Real Estate Transfer Tax (IMT) & Stamp Duty
Two taxes must be paid before completion: the Portuguese Real Estate Transfer Tax (IMT) and Stamp Duty.
Urban property used exclusively for residential purposes: up to 6%*
Rural property: 5%
Urban property not intended exclusively for residential purposes: 6.5%
Property purchased by a company resident in a tax haven: 10%
* Progressive rate due on either the tax value of the property (as set by the Tax Department) or the acquisition price, whichever is higher. Online calculators are available; the official one is http://apemip.info/info/IMT.cfm
Stamp Duty
Onerous or free transfers of ownership or parts thereof: 0.8% of the value of the transaction or value of the property, whichever is higher
And
1. When you inherit a property;
2. When a property is a donation from someone (spouses, descending and ascending relatives who inherit a property or who are the beneficiaries of a donation are exempt) 10% Stamp Duty is payable
Completion
To complete the sale, the buyer must show proof of payment of IMT and Stamp Duty. All parties involved in the purchase/ sale must attend, unless the buyer or seller grants power of attorney for another party to act on their behalf, often their lawyer.
The balance of the purchase price is paid and the notary records the transaction in the official record. Once the deed and all other associated transactions are complete, the (new) owner must register the acquisition (definitively, if the Promissory Contract was signed and registered before) at the Land and Property Registry Office, to ensure the transfer of the ownership and the legal proof of ownership.
To develop commercial buildings or carry out large construction projects, usually a protocol of agreement between the Town Hall and the developer is required. It is advisable to request previous confirmation from the Town Hall, in order to ensure the successful implementation of the project.
Corporate Ownership
It is also possible to acquire property indirectly through an equity stake in an investment vehicle owning such property – often done to mitigate tax consequences.

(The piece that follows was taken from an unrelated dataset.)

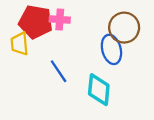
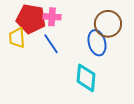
blue line: (59, 71) -> (51, 44), moved

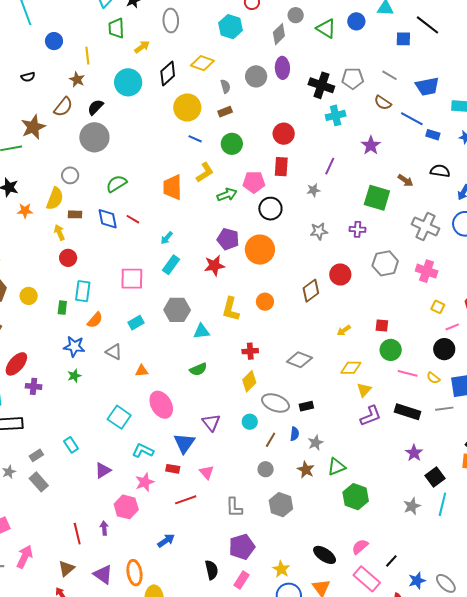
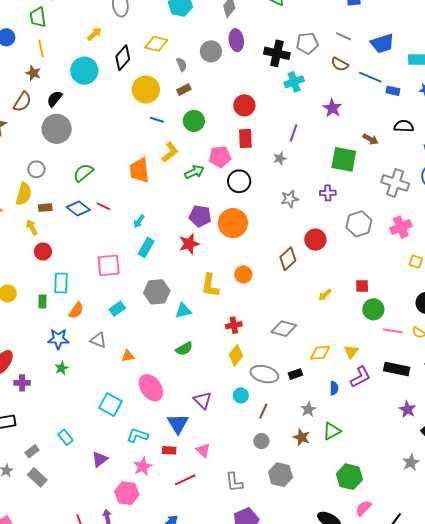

Ongoing Costs of Ownership
IMI: REAL ESTATE TAX The IMI tax is based on the rateable value of the property as set by the Tax Department. The rate varies from 0.3% to 0.8% a year.
Urban property: 0.3% to 0.45%
Rural property: 0.8%
Property owned by residents in certain off-shore jurisdictions: 7.5%
ADDITIONAL IMI (AIMI) The IMI surcharge (Adicional ao IMI), is due by individuals and companies that own urban real-estate properties located in Portuguese territory. However, urban properties classified as commercial, industrial or service-providing are outside the scope of the AIMI. The AIMI is assessed on the sum of the taxable value of the urban properties owned by each taxpayer as of January 1 of each year.
RATES: INDIVIDUALS
Up to the value of €600,000: no AIMI
On the value between €600,000 and €1 million (married taxpayers and unmarried cohabiting couples who opt for an aggregated taxation are granted a deduction of €1.2 million): 0.7%
On the value that exceeds €1 million (married taxpayers and unmarried cohabiting couples who opt for an aggregated taxation are granted a deduction of €2 million): 1%
These rates also apply when a property owned by a legal entity is allocated to the personal use of shareholders, members of the corporate bodies, or of any administrative, management or supervisory bodies (or their spouses or relatives in the ascending or descending lines).
RATES: COMPANIES
On the global sum of the taxable value of eligible properties (companies are not entitled to any deduction): 0.4%
Due on the global sum of the taxable value of eligible properties, whenever the company is resident in a tax haven: 7.5%
Exemptions: Urban properties which have benefited from an IMI exemption in the previous year are excluded from the surcharge taxable basis.